Sin is more than a Sunday school concept for Brian Funderburk.
His view in every direction passes through bars, row after row of chain link fencing and tangles of gleaming razor wire.
Funderburk, 33, is serving a life sentence at Phillips State Prison near Buford for murder, arson and burglary.
He did advanced field work in sin, not thinking much about it.
Now, with a lifetime of prison time on his hands, he is doing class work in it. He and 22 others were the first to graduate Tuesday with associate’s degrees in Christian ministry from a program run by Southern Baptists. This time next year, they will finish accredited bachelor’s degrees.
Funderburk is not trying to make up for his past.
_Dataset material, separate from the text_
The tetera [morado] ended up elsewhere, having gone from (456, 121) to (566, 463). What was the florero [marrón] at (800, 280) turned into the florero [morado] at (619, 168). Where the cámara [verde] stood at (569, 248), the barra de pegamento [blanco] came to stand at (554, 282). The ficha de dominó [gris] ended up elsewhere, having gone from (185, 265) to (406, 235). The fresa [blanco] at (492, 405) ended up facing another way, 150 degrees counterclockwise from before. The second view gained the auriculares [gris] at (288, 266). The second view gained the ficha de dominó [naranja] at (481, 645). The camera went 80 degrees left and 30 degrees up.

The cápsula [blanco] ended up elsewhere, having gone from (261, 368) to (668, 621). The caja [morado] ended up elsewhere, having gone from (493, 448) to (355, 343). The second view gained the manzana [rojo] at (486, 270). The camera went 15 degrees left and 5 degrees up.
“I don’t think I could ever do that,” he said, casting his eyes toward the concrete floor beneath his polished, state-issued black shoes.
He looked up and said, “I’m just trying to use this gift God has given me and help people.”
The gift he refers to is the full fledged seminary program.
New Orleans Baptist Theological Seminary, which sponsors and teaches the program, started a similar one at Louisiana’s infamous State Penitentiary at Angola, and another one at Mississippi’s Parchman maximum security prison. The graduates can go on to be chaplains assistants sent out to other prisons across the systems, or they can use the skills and knowledge they pick up where they are.
Funderburk states the obvious. He was not a Christian before being sentenced in 2002. After being sent to Autry State Prison in southwest Georgia, he tried Hinduism. He tried meditation. A pen pal encouraged him continually to try the Christian faith. One Wednesday in 2006, he gave in and went to a prison Bible study class.
“I think God had been working on me for a while,” he said.
It has been fast-forward since that experience, something that earned him the ire of some.
“You don’t get a lot of respect from other convicts,” for taking the religious road, he said.
And respect is the coin of the realm when one is inside looking out.
He was still in Autry last year when a prison acquaintance wrote him and told him about the new seminary program. There were three seats left. He got one of them.
Danny Horne, the director of chaplaincy services at the Georgia Department of Corrections, visited Angola, which holds 5,000 of Louisiana’s worst criminals on an 18,000-acre maximum security work farm and prison. Inmates are paid pennies an hour to do chores such as pick cotton by hand. He said the seminary program there has made a positive difference in the atmosphere of the prison and others, and Georgia officials were hoping to do something similar here. Baptists pay for the program, its books and teachers.
The classes offered are the same as those offered on the campus of the seminary, basics such as math and specialty classes in the Bible, interpretation of texts, counseling and theology.
The men are being trained to find a useful life again, or maybe for a first time, Horne said. And it can help bolster the prison chaplain program, which is suffering from the same budget and staffing cuts as every other state agency.
The men even pushed Horne to make the program tougher. They insisted on learning Koine Greek, the ancient language of the New Testament.
Funderburk told the family members and prison officials who came to the graduation ceremony, “Who would have thought that I would have been able to read and understand the New Testament in the original language?”
Certainly not his mother, Margaret Funderburk of Clayton.
Like any parent, she was heartbroken when her son was convicted of murder. But she is hopeful after seeing her son, for a first time in his life, walk across a stage in a gown and mortarboard.
“We saw him change and do different things and go in a different way,” she said. “It changed us and made us very happy and it is something we had been praying for. And God answered our prayers.”
Brian Funderburk said he surprised himself by earning “any degree other than the third degree.”
Fellow student Jerome Glover, 60, was a preacher on the outside, plagued by an off and on drug problem he picked up in the Marines. It is not his first time in prison. He’s hoping this 20-year sentence for robbery is nearing an end, with potential parole looming.
Though no stranger to the pulpit, this is the first time he’s had formal theological training. If and when he gets out, he hopes to work in his brother’s church, ministering to those with drug problems or those who find themselves on the wrong side of the razor wire.
“If I ever come back to prison, it’s going to be for prison ministry,” Glover said.